Maldives Monetary Authority (MMA): Asian Development Bank has forecasted that Maldivian economy's growth will slow down to 1% this year.(Sun Photo/ Mohamed Muzayyin Nazim)
The Asian Development Outlook (ADO) released today by the Asian Development Bank (ADB) projects a pronounced slowdown in the Maldives’ economic growth this year, primarily due to ongoing geopolitical tensions in the Middle East.
The report estimates Maldives economic growth at just 1.0 percent this year, a significant decline from the 5.4 percent growth recorded in the last year.
According to the ADB, this decline is largely driven by mounting pressures on the tourism sector, higher fuel prices, and the growing pressure on the government’s budget, all of which are linked to instability in the Middle East.
Rising geopolitical tensions have contributed to an increase in global oil prices, resulting in higher import costs for the Maldives. The ADB further projects that these elevated import prices will push inflation to around 5.0 percent this year, reflecting a broad increase in the cost of living. This is expected to add further strain on household incomes.
Within the tourism sector, although the opening of the new passenger terminal at Velana International Airport last year supported a 10 percent increase in tourist arrivals, total bed-night figures declined compared to the previous year. While arrivals are still expected to grow in the current year, the report notes that this expansion will be more moderate due to geopolitical uncertainty in the Middle East. It also highlights that, absent these external shocks, tourism performance would likely have been considerably stronger.
The country’s external position remains vulnerable, with foreign exchange reserves continuing to face pressure. Last year, the current account deficit improved, supported by stronger tourism receipts and a reduction in imports following the suspension of several government infrastructure projects. In addition, recently implemented foreign exchange regulations contributed to a modest recovery in reserve levels. However, following the repayment of a USD 500 million sukuk earlier this month, reserve buffers have declined once again, reducing the economy’s capacity to absorb external shocks.
On the fiscal side, while the budget deficit narrowed last year due to lower capital expenditure, recurrent government spending continued to rise. Even after the sukuk repayment, total public debt remains elevated at close to 130 percent of gross domestic product (GDP). Increased expenditure on energy subsidies, driven by higher global oil prices, alongside weakening tax revenues from the slowdown in tourism, is placing additional strain on public finances. This is further exacerbated by constrained access to external financing.
Commenting on the outlook, Jules Hugot, Senior Economist at the ADB, noted that while the Maldives has so far met its debt obligations, significant vulnerabilities remain.
“Lower tourism revenue and higher fuel prices raise pressures on the government budget, making fiscal reforms all the more urgent.”, Hugot said.

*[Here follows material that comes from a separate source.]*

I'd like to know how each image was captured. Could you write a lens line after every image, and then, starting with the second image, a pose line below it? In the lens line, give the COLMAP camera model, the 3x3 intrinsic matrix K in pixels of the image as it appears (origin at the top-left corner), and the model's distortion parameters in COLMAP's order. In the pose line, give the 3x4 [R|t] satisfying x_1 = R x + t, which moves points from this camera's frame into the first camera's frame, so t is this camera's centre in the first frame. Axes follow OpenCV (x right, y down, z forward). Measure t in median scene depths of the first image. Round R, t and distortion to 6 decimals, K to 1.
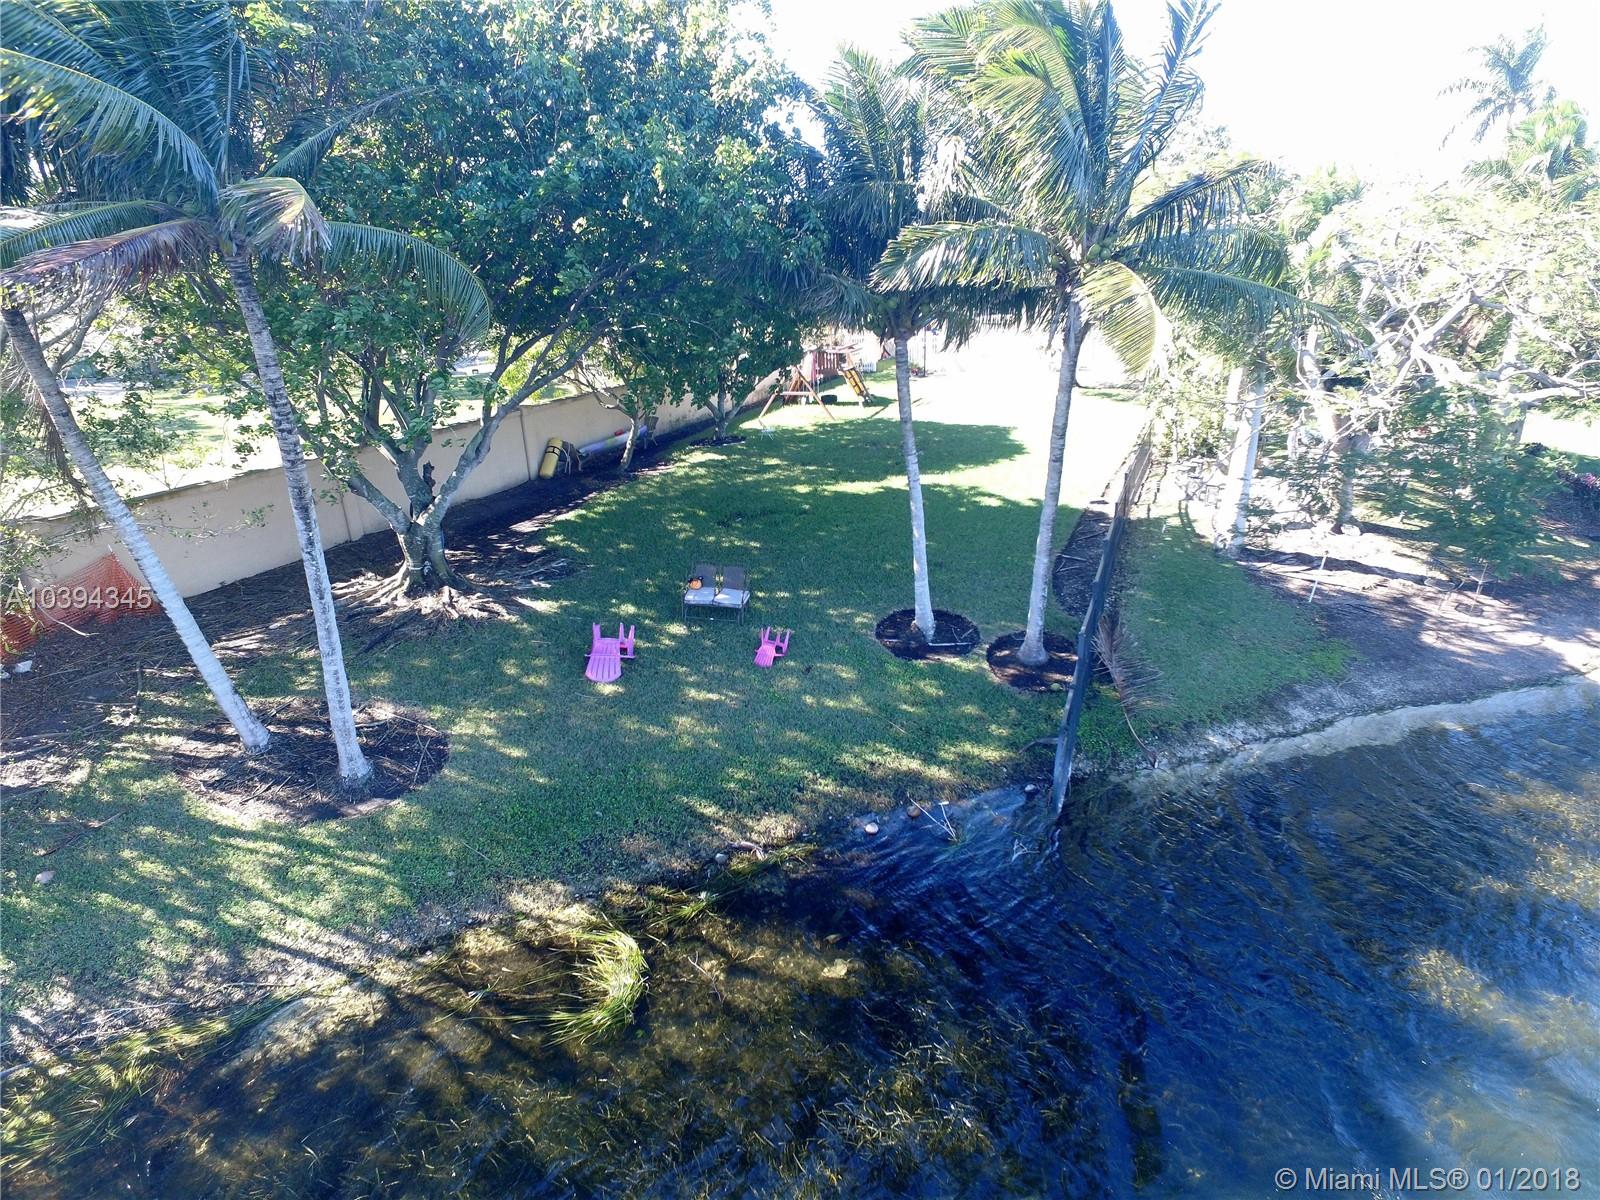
lens RADIAL K [[930.4, 0, 799.8], [0, 930.4, 603.3], [0, 0, 1]] dist [-0.022947, 0.012712]
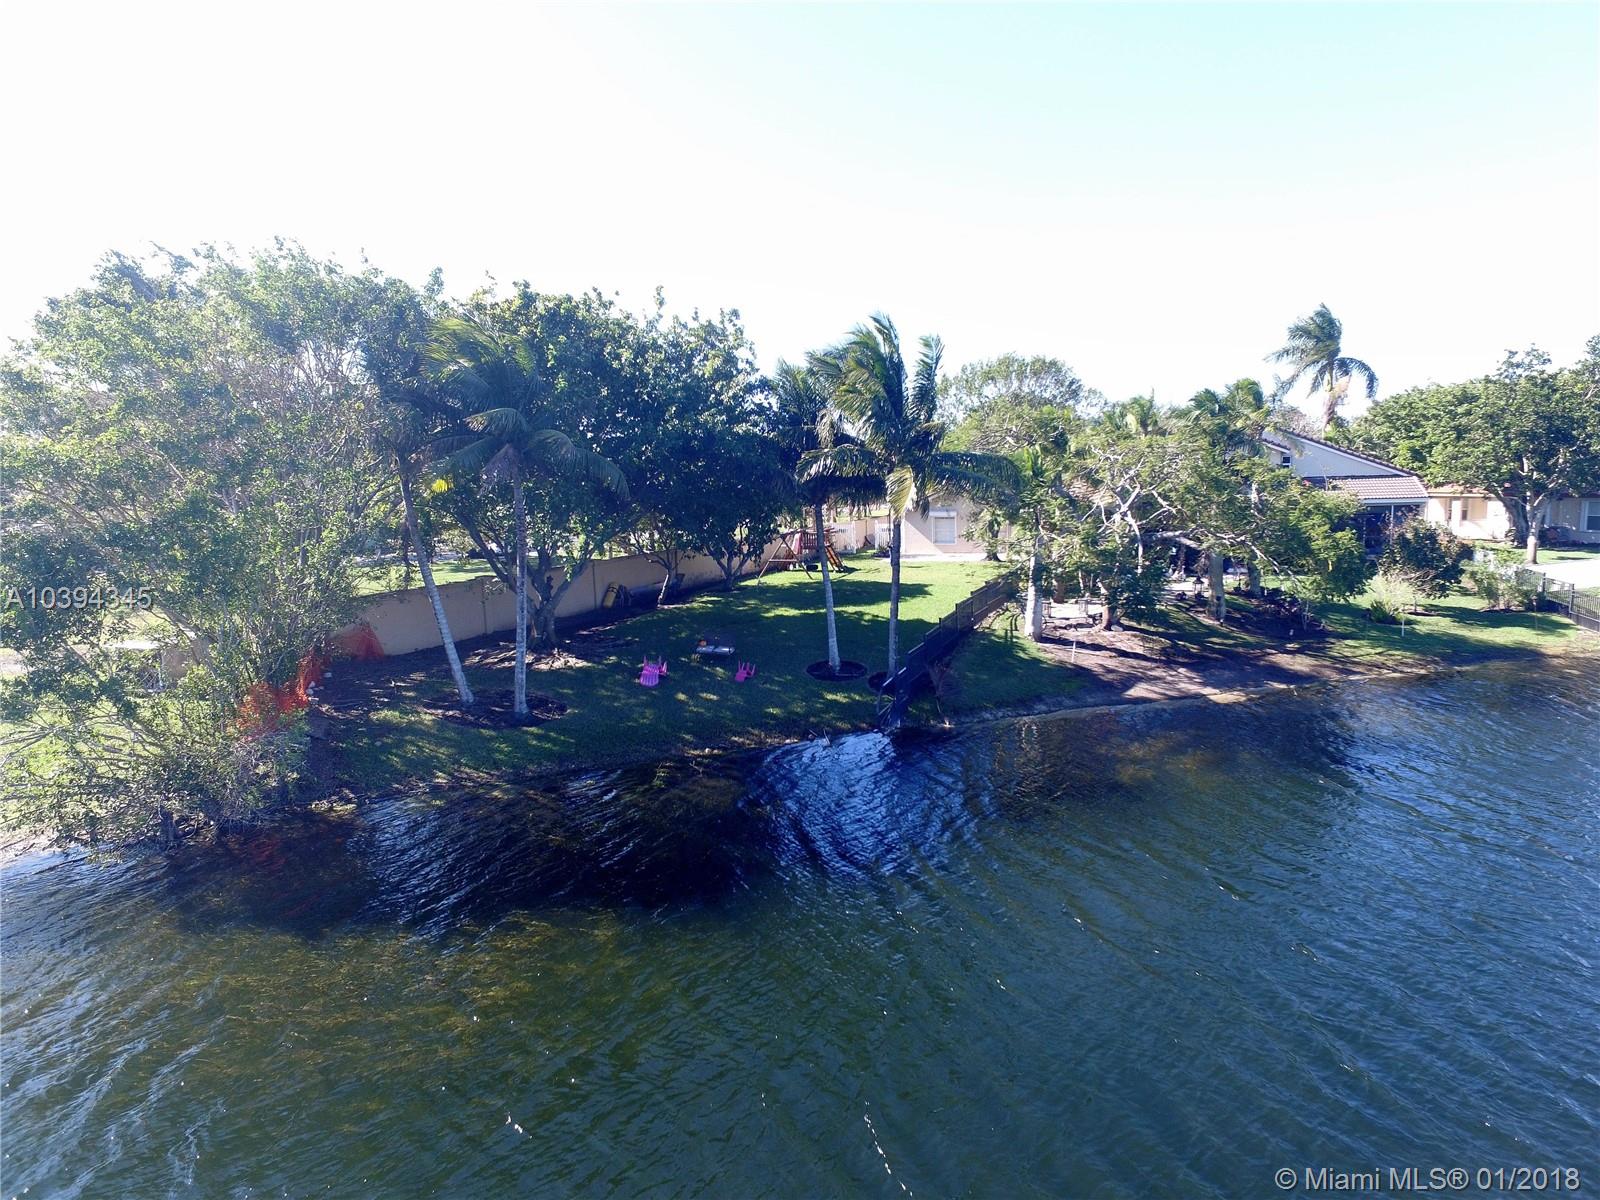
lens RADIAL K [[930.4, 0, 799.8], [0, 930.4, 603.3], [0, 0, 1]] dist [-0.022947, 0.012712]
pose [[0.999593, 0.013583, -0.025090, 0.063729], [-0.018642, 0.976663, -0.213968, 0.162102], [0.021598, 0.214349, 0.976518, -0.409095]]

He emphasized the need for decisive policy measures aimed at containing public expenditure and broadening the government’s revenue base.
Despite the projected slowdown this year, the ADB expects economic growth to recover in the following year. A rebound in tourism activity, coupled with stabilizing global oil prices, is expected to lift growth to 3.0 percent.
However, the report cautions that this outlook is contingent on the sustained implementation of fiscal consolidation measures and expenditure controls. Persistent instability in the Middle East could lead to downward revisions to these projections, potentially increasing subsidy burdens and further pressuring foreign exchange reserves.